Friday, November 7, 2014

Last Wall And Testament

Someday, Julian, all of this will be yours....if you want. Okay, now that I've got my last wall and testament out of the way, let's get down to the facts of my rock wall building year.

It all started back in May or June. I decided that I wanted to build two walls on the property. I enlisted Julian to help as I wasn't sure that my back would be able to do the heavy lifting. We built the two walls (thank you, Julian) and it didn't kill my back.

Julian retired after those two walls but I decided that I could build them on my own so I kept going. I built twelve more walls! I would estimate that I made 60 trips to the rock pit and I carried about 750 pounds of rock in every load. That's 45 000 pounds of rock. When you think about it, I had to lift this rock into the car, then I had to lift this rock out of the car and into the wheelbarrow. Finally I had to lift the rock out of the wheelbarrow and place it in a wall. Doing the math: 3 lifts x 45 000 pounds = 135 000 pounds of rocks lifted. Julian probably lifted 10 to 15% of the total so that still leaves me lifting over a hundred thousand pounds of rocks <insert thunderous applause>.

Building rock walls has not killed my back, it's saved my back! No one is more shocked than me. My back, though far from perfect, feels better than it has in 10 years, plus my yard looks better than ever. Today's image is of my latest rock wall. It's the last one I will build this year and since I'm selling the Ford Focus wheelbarrow, it may be my last wall period. Too bad, because I loved doing it. I was born to do manual labour. I'm a grunt.  I eschew the suit, tie and office.

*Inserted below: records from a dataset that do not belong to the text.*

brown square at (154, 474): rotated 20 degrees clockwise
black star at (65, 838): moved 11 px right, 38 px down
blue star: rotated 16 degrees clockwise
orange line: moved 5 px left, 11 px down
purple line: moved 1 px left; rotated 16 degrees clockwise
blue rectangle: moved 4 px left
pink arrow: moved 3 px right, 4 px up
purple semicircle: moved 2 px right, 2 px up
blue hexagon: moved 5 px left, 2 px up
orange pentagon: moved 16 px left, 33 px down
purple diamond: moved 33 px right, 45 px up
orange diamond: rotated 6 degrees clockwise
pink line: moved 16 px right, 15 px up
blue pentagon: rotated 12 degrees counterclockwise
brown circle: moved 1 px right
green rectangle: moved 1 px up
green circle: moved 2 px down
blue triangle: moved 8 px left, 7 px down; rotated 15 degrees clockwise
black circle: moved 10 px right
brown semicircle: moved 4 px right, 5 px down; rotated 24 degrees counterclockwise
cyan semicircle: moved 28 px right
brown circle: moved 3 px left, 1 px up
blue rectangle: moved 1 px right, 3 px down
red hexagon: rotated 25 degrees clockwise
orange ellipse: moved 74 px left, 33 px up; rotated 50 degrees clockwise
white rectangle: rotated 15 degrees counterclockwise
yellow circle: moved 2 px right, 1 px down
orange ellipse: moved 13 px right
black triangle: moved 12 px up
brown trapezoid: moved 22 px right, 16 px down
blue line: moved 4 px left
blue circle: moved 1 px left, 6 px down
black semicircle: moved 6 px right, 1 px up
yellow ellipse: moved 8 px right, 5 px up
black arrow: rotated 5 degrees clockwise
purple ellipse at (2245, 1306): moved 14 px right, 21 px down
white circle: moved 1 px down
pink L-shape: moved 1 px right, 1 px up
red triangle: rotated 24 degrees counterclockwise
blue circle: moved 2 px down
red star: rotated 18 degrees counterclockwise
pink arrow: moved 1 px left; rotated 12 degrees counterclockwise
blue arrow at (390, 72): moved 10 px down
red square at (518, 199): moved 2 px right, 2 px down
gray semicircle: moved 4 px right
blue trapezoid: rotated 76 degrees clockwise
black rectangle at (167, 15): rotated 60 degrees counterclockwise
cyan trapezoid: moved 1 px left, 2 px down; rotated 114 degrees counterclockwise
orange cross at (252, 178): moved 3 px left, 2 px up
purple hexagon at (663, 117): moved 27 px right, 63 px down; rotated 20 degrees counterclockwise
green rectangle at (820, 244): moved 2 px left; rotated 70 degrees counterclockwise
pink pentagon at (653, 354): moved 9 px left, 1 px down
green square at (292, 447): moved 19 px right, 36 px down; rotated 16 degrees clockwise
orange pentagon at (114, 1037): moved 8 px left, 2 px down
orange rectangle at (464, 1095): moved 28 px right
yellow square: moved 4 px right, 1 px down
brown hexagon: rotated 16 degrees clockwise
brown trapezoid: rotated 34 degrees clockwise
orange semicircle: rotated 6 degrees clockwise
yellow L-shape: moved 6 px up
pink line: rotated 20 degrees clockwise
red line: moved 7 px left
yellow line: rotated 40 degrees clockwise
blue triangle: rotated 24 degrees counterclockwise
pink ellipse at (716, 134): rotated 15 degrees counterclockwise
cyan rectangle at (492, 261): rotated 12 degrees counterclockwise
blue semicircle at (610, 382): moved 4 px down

Here's another look at The Last Wall....

I built it to raise a flower bed that was in a low spot on the property. During heavy rains or the spring melt, my perennials would almost drown. With the newly raised beds they'll prosper.

So what will I do with my life now? In the next few days I'm going to be raking leaves like a demon. Beyond that I really don't know.

Before I sign off, I want to say a massive THANK YOU to Harold and Joan Jones. Harold owns and operates the rock pit where I got every single rock. Harold wouldn't take any money for the rocks, though I did manage to give him a gift certificate to one of his favourite stores. He didn't really want any compensation for all of the rocks that I took, and he tried (unsuccessfully) to give the gift certificate back. Harold's donation of rocks to my property was an incredibly generous gift, and I've thanked him profusely for it. He's a class act. Harold even went out of his way to use his excavator to make more rocks available to me. A lot of people try to keep up with the Jones'. I effusively thank them.

2 comments:

  1. You might have to rethink your career. Maybe it is leisurology that is killing your back.

    ReplyDelete
  2. Leisurology is a very unhealthy career choice. I advise against it!